Ce texte est bienvenu, car il va nous permettre de débattre de la principale proposition de la candidate du Rassemblement National à la dernière élection présidentielle en matière de pouvoir d'achat et ainsi d'en exposer les nombreuses faiblesses.
Premièrement, et contrairement à ce qui a été dit par M. le rapporteur, cette proposition engendrerait un coût considérable pour les finances publiques, alors que la majorité présidentielle est pleinement mobilisée pour faire en sorte que le travail paie mieux et pour préserver le pouvoir d'achat des salariés.
Deuxièmement, l'exemption proposée présenterait un bénéfice très modeste pour les salariés, car elle entraînerait des effets d'aubaine dans les entreprises ayant déjà prévu d'augmenter les salaires. Ces effets d'aubaine seront d'autant plus importants que les augmentations ultérieures viendront diluer progressivement cette hausse de 10 %.
Troisièmement, cette proposition serait parfaitement antiredistributive, car elle bénéficierait surtout aux salariés les plus qualifiés. Rappelons qu'au niveau du salaire minimal et à proximité, les employeurs ne payent déjà plus de cotisations patronales, du fait des mesures décidées par la majorité présidentielle. En pratique, les exonérations décidées bénéficieraient essentiellement aux salaires supérieurs à 1,6 Smic, voire 2,5 Smic.

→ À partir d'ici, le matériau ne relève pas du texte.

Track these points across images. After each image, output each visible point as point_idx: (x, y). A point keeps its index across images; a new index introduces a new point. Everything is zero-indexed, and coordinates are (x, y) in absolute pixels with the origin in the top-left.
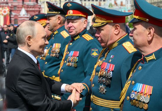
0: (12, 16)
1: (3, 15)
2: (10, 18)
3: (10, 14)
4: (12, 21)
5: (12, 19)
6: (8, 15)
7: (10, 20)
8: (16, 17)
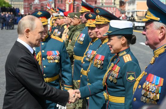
0: (75, 5)
1: (68, 3)
2: (74, 6)
3: (74, 3)
4: (75, 8)
5: (75, 7)
6: (72, 4)
7: (74, 8)
8: (78, 5)
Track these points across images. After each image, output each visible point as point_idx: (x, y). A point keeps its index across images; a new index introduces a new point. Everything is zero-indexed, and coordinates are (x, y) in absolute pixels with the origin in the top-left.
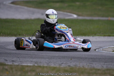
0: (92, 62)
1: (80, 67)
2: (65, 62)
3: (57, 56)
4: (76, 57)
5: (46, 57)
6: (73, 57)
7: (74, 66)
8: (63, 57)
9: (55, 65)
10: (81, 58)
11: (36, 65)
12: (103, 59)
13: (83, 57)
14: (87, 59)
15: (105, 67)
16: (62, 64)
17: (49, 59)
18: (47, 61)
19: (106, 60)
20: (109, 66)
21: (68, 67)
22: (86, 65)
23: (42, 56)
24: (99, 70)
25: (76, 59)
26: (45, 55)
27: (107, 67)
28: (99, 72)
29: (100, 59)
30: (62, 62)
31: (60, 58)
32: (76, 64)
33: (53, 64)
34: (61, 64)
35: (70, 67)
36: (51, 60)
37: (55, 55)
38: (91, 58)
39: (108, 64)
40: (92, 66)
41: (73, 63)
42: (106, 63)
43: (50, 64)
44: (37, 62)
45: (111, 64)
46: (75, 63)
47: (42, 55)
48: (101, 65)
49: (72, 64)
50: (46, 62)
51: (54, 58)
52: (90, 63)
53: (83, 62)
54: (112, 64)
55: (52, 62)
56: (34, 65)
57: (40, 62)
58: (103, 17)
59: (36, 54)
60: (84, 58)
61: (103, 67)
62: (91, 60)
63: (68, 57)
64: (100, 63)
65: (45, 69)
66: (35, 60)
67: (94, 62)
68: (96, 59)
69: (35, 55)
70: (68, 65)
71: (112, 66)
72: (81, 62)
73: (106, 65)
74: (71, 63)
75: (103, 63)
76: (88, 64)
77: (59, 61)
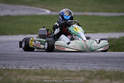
0: (66, 63)
1: (52, 68)
2: (36, 64)
3: (27, 57)
4: (49, 57)
5: (16, 58)
6: (45, 58)
7: (46, 67)
8: (34, 57)
9: (25, 67)
10: (54, 58)
11: (4, 68)
12: (78, 59)
13: (56, 57)
14: (60, 59)
15: (79, 68)
16: (33, 66)
17: (19, 61)
18: (17, 63)
19: (81, 60)
20: (84, 67)
21: (39, 69)
22: (59, 66)
23: (11, 58)
24: (72, 71)
25: (48, 60)
26: (14, 56)
27: (82, 68)
28: (73, 74)
29: (74, 59)
30: (33, 64)
31: (30, 60)
32: (48, 66)
33: (23, 66)
34: (31, 66)
35: (41, 69)
36: (21, 62)
37: (25, 56)
38: (65, 59)
39: (82, 64)
40: (66, 67)
41: (45, 64)
42: (80, 64)
43: (19, 66)
44: (5, 64)
45: (86, 65)
46: (47, 64)
47: (12, 56)
48: (75, 66)
49: (44, 66)
50: (15, 65)
51: (24, 60)
52: (63, 64)
53: (56, 63)
54: (88, 64)
55: (21, 65)
56: (2, 68)
57: (9, 65)
58: (78, 11)
59: (5, 55)
60: (58, 58)
61: (77, 68)
62: (65, 61)
63: (40, 58)
64: (74, 64)
65: (14, 72)
66: (3, 62)
67: (67, 63)
68: (70, 59)
69: (3, 56)
70: (39, 67)
71: (87, 67)
72: (53, 64)
73: (81, 66)
74: (42, 64)
75: (78, 64)
76: (61, 65)
77: (30, 63)
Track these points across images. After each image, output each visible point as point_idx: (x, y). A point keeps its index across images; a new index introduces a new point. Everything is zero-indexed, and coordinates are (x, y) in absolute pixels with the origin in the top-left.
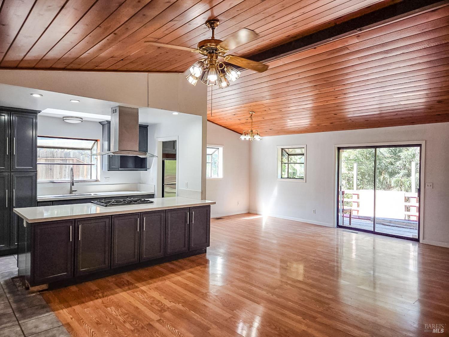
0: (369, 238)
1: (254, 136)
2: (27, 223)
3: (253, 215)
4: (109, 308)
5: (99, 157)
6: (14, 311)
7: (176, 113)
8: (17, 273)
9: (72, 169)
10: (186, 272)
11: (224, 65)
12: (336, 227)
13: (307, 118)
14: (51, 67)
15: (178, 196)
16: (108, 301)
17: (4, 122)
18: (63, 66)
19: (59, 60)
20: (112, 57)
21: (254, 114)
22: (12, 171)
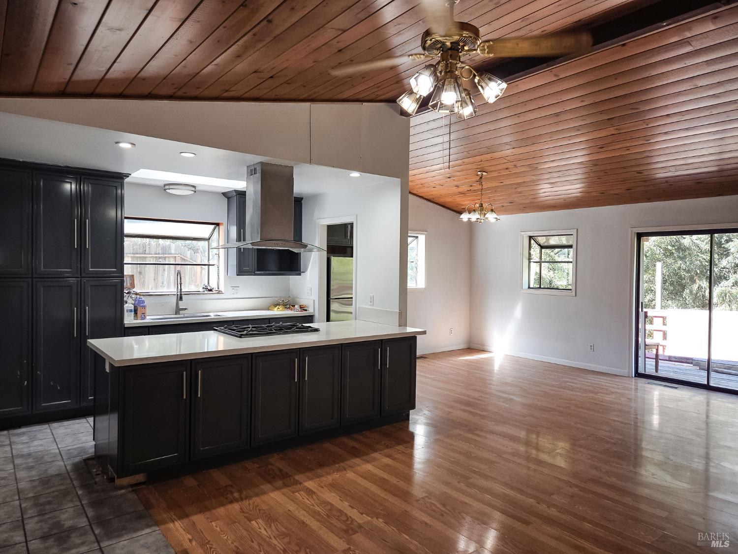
0: (700, 396)
1: (485, 214)
2: (111, 366)
3: (477, 352)
4: (254, 522)
5: (222, 251)
6: (91, 523)
7: (355, 174)
8: (93, 450)
9: (179, 273)
10: (379, 455)
11: (474, 71)
12: (634, 376)
13: (578, 181)
14: (149, 94)
15: (356, 319)
16: (251, 506)
17: (69, 193)
18: (169, 92)
19: (164, 79)
20: (255, 72)
21: (485, 176)
22: (84, 275)
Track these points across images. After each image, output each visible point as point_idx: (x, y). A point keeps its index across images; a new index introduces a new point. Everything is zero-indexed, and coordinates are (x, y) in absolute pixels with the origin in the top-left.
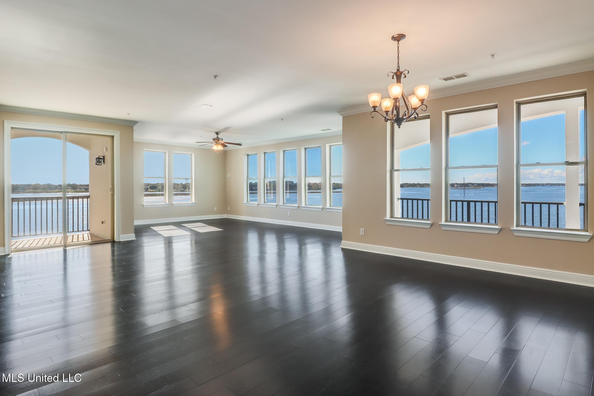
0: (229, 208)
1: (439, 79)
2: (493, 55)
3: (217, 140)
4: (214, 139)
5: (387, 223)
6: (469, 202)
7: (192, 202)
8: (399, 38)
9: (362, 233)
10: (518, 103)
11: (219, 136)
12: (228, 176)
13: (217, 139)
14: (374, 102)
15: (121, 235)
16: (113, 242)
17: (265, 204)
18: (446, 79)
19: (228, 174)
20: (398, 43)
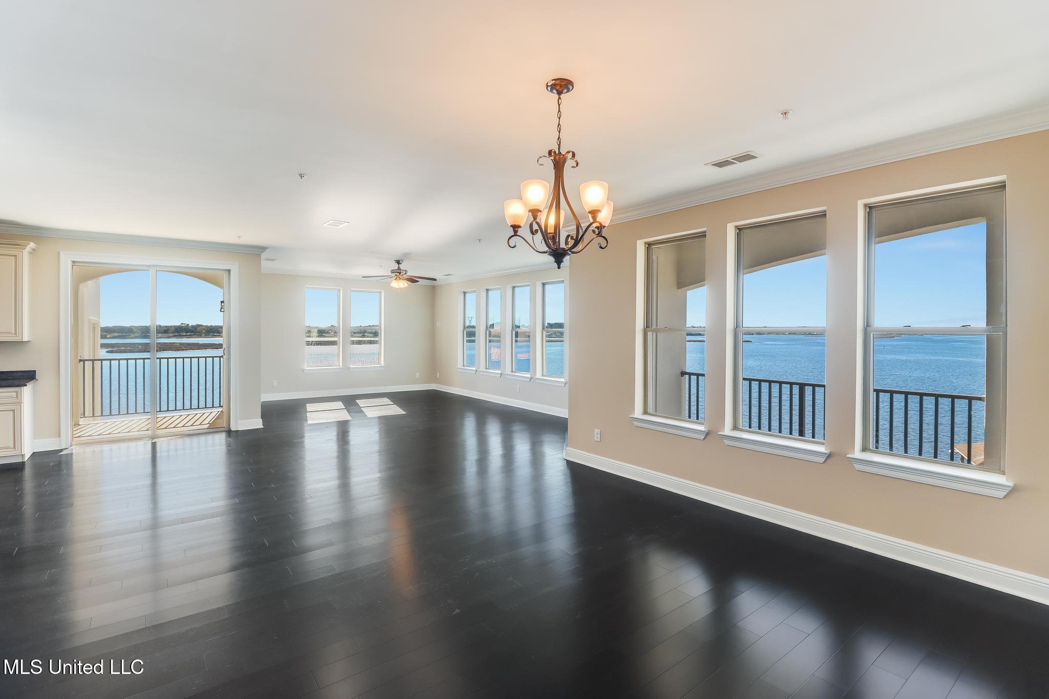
0: (438, 373)
1: (705, 164)
2: (785, 113)
3: (398, 273)
4: (393, 271)
5: (636, 424)
6: (802, 387)
8: (561, 86)
9: (597, 437)
10: (869, 207)
11: (402, 267)
12: (438, 325)
13: (397, 271)
14: (515, 217)
15: (239, 421)
16: (229, 432)
17: (487, 370)
18: (720, 165)
19: (438, 322)
20: (559, 98)
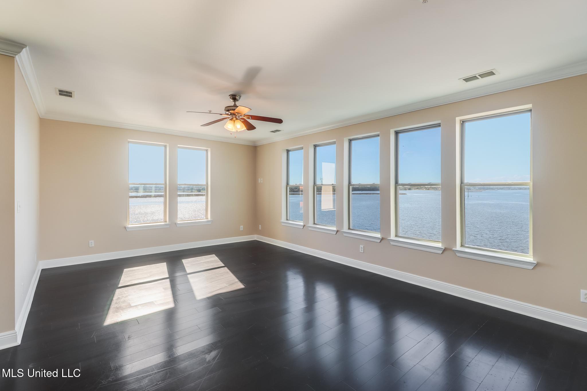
7: (207, 219)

À cet égard, je dois dire que l'exposé des motifs de la proposition de loi témoigne d'une certaine déconnexion avec la réalité, en incluant dans les classes moyennes les salariés gagnant jusqu'à trois Smic, soit 5 000 euros. Voilà ce que sont les classes moyennes pour vous !

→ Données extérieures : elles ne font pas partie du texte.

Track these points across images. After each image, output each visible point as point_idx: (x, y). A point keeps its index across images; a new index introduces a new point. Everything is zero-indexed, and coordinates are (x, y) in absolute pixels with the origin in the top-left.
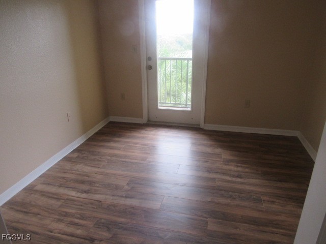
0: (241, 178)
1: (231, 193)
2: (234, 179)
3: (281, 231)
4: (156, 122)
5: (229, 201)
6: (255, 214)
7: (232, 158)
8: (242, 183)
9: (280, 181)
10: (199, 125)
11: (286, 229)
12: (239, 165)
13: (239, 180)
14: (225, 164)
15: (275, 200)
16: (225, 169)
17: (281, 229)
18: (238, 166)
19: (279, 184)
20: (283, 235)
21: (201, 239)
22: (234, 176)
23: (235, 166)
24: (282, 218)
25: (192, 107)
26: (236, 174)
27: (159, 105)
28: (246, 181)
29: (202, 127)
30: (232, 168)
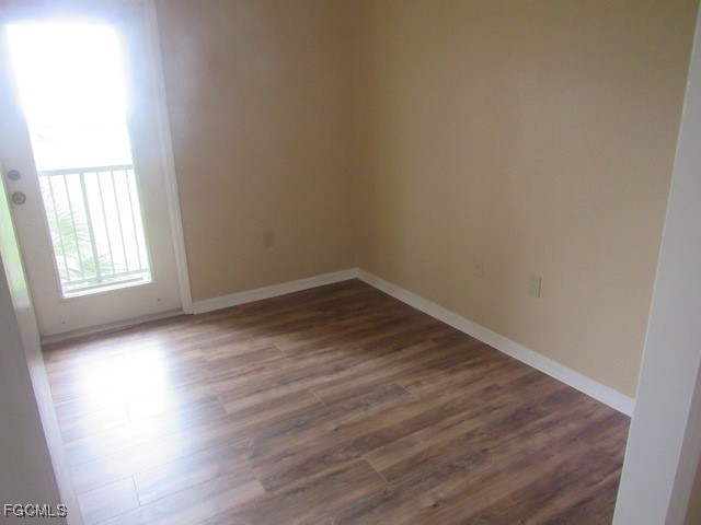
0: (343, 369)
1: (353, 400)
2: (335, 377)
3: (463, 414)
4: (63, 334)
5: (363, 413)
6: (415, 412)
7: (297, 345)
8: (353, 377)
9: (399, 349)
10: (181, 309)
11: (465, 409)
12: (321, 350)
13: (343, 374)
14: (299, 360)
15: (418, 379)
16: (307, 368)
17: (461, 412)
18: (320, 354)
19: (401, 355)
20: (471, 417)
21: (385, 493)
22: (331, 373)
23: (316, 355)
24: (447, 397)
25: (154, 275)
26: (330, 367)
27: (64, 289)
28: (356, 371)
29: (187, 311)
30: (312, 361)
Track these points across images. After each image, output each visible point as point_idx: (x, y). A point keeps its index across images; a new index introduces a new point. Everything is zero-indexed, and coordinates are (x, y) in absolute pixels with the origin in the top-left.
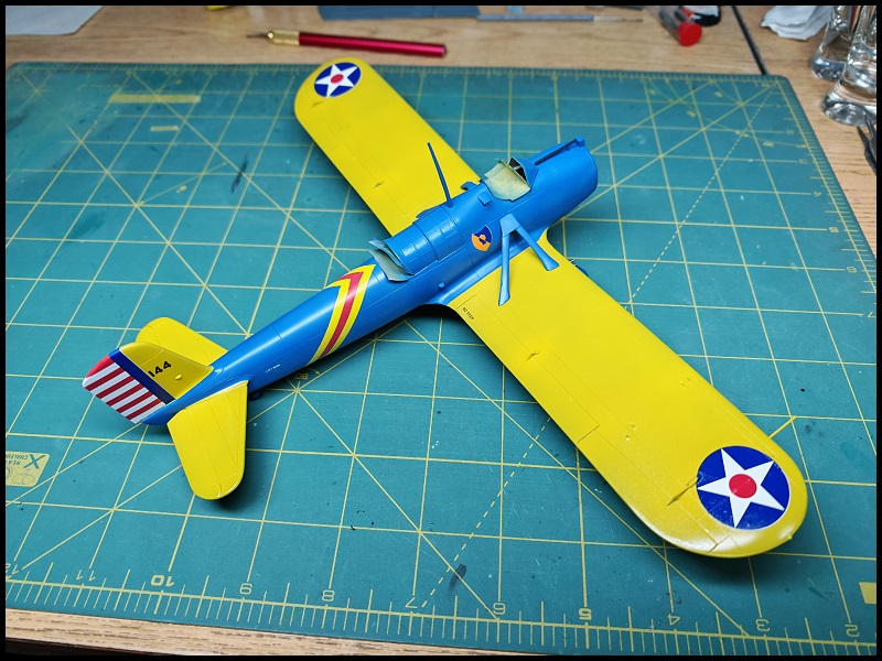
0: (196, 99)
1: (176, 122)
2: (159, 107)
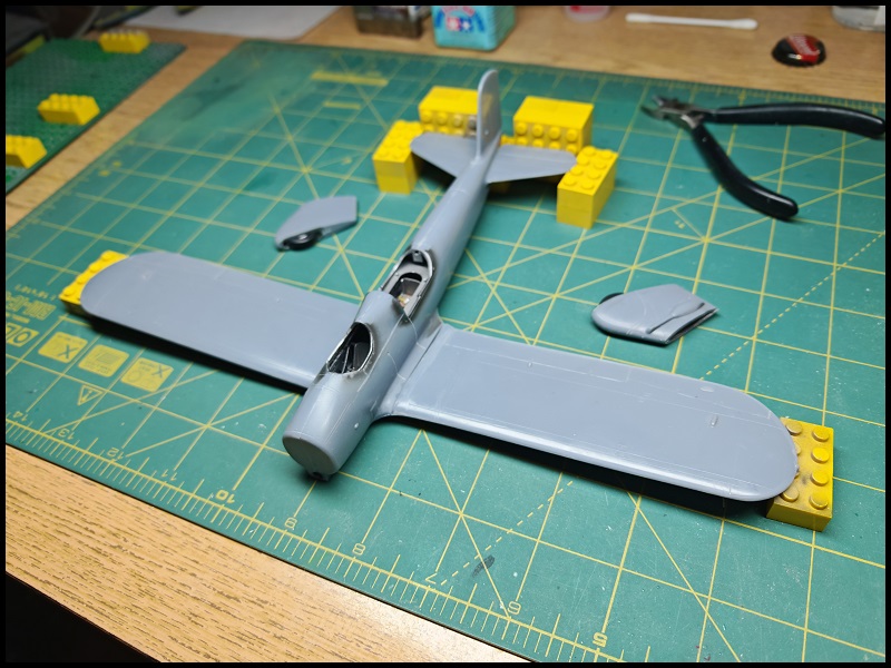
0: (383, 82)
1: (360, 101)
2: (350, 87)
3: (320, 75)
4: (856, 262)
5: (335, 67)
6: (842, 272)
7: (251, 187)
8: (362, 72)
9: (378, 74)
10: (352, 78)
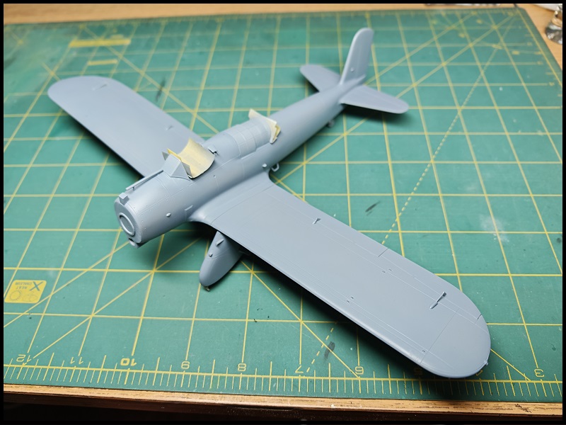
0: (127, 42)
1: (115, 57)
3: (76, 43)
4: (468, 104)
5: (84, 36)
6: (464, 112)
7: (54, 133)
8: (108, 37)
9: (120, 36)
10: (101, 42)
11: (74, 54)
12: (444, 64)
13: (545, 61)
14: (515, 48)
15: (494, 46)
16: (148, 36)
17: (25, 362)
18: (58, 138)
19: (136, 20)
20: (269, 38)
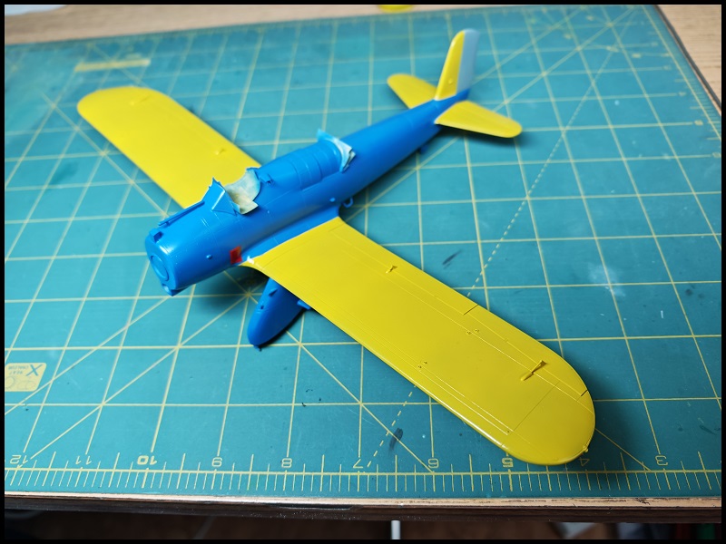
0: (146, 62)
2: (116, 72)
3: (83, 67)
4: (575, 124)
5: (94, 57)
6: (569, 133)
7: (56, 180)
8: (122, 57)
9: (137, 55)
10: (116, 64)
11: (81, 80)
12: (544, 74)
13: (673, 65)
14: (636, 50)
15: (609, 48)
16: (172, 55)
17: (20, 463)
18: (60, 186)
19: (157, 34)
20: (323, 50)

La majorité est convaincue qu'il est nécessaire d'accroître le pouvoir d'achat de tous les salariés. C'est le sens des mesures qui ont été prises l'été dernier, comme la possibilité de monétiser les RTT. En revanche, privilégier de fait les exonérations sur les salaires les plus élevés est contraire à l'esprit de justice sociale, c'est pourquoi nous y sommes opposés.
Enfin, cette proposition induirait une très forte complexité dans notre système de prélèvements. En pratique, il s'agirait d'appliquer des exonérations à un flux, l'augmentation salariale ponctuelle, alors que le système d'exonération de charges repose sur une assiette constituée de la masse salariale globale. La mise en œuvre de cette disposition impliquerait donc une refonte profonde de notre système, ce qui la rend largement inapplicable.
En résumé, la mesure proposée serait budgétairement coûteuse, économiquement inefficace, moralement inéquitable et opérationnellement fragile. Le groupe Front national en est visiblement conscient, puisqu'il vient de déposer un amendement demandant un rapport sur les limites potentielles du dispositif. On ne saurait mieux exprimer le niveau d'impréparation et d'amateurisme qui entoure cette proposition, faite par Marine Le Pen lors de sa campagne.
Pour toutes ces raisons, le groupe Renaissance votera contre cette proposition et proposera un amendement de suppression.